-- Data excerpt follows --
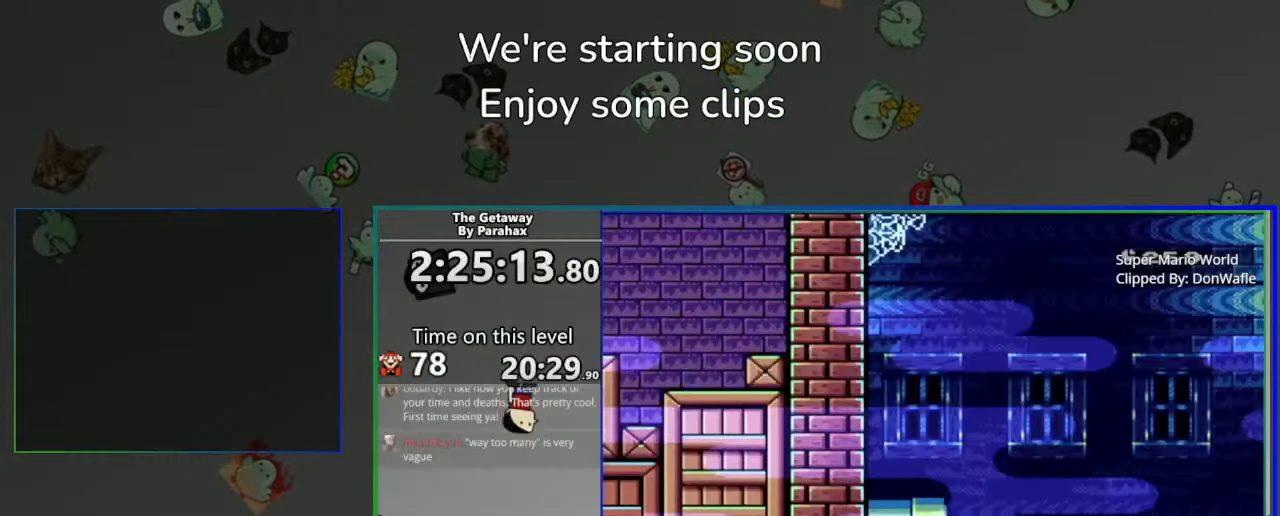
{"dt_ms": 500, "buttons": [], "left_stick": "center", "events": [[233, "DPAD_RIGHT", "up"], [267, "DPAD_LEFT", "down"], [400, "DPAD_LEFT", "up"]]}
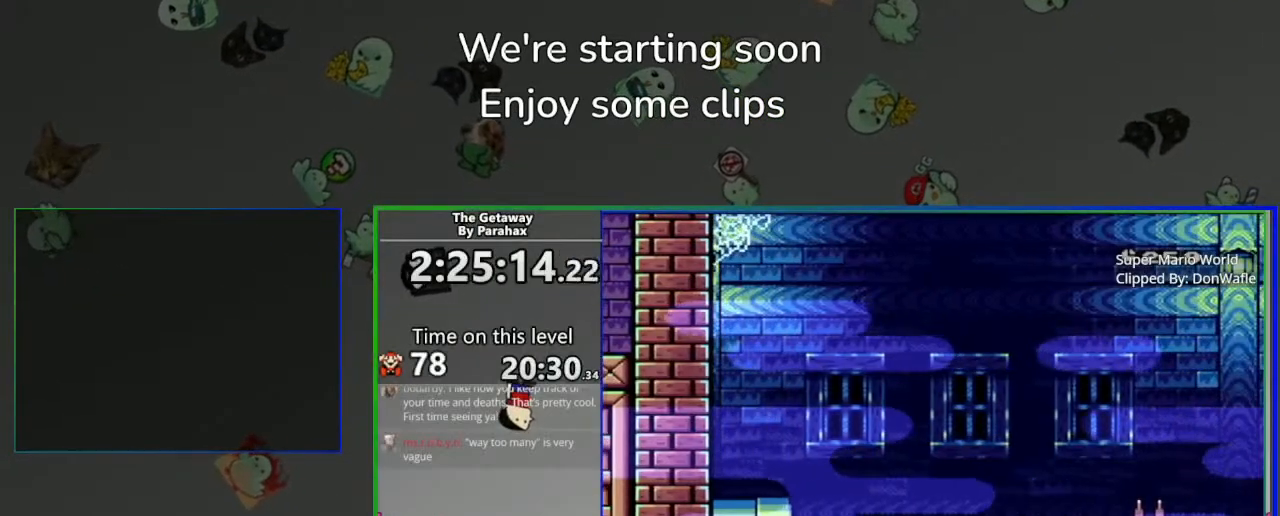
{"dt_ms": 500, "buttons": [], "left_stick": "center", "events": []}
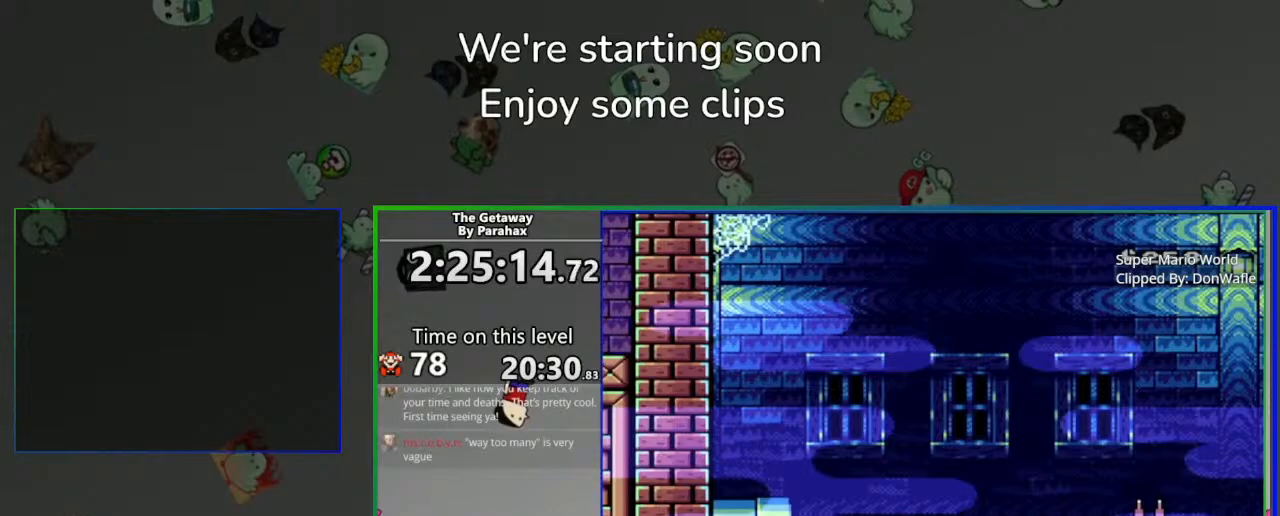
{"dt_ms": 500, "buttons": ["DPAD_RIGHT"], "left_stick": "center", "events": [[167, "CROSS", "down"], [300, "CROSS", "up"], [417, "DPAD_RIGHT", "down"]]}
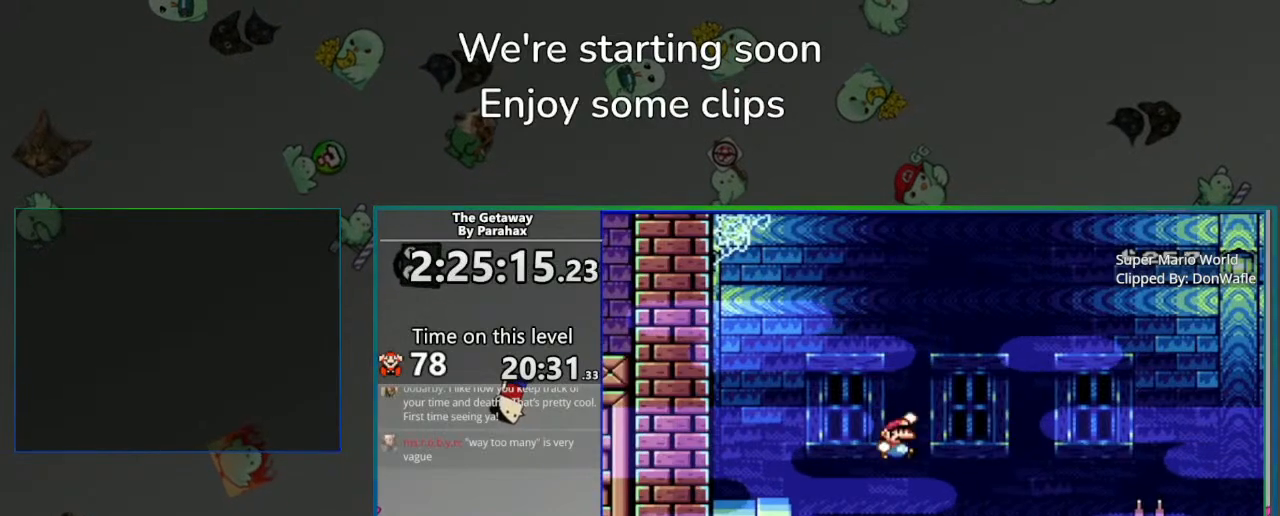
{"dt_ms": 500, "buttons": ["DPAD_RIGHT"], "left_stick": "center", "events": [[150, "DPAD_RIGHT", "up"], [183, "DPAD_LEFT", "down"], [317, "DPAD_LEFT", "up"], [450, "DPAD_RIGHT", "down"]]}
-- Data excerpt concluded --
Requirement:
Repeat the material above exactly; pictures do not belong in the copy.

Solution:
{"dt_ms": 500, "buttons": [], "left_stick": "center", "events": [[233, "DPAD_RIGHT", "up"], [267, "DPAD_LEFT", "down"], [400, "DPAD_LEFT", "up"]]}
{"dt_ms": 500, "buttons": [], "left_stick": "center", "events": []}
{"dt_ms": 500, "buttons": ["DPAD_RIGHT"], "left_stick": "center", "events": [[167, "CROSS", "down"], [300, "CROSS", "up"], [417, "DPAD_RIGHT", "down"]]}
{"dt_ms": 500, "buttons": ["DPAD_RIGHT"], "left_stick": "center", "events": [[150, "DPAD_RIGHT", "up"], [183, "DPAD_LEFT", "down"], [317, "DPAD_LEFT", "up"], [450, "DPAD_RIGHT", "down"]]}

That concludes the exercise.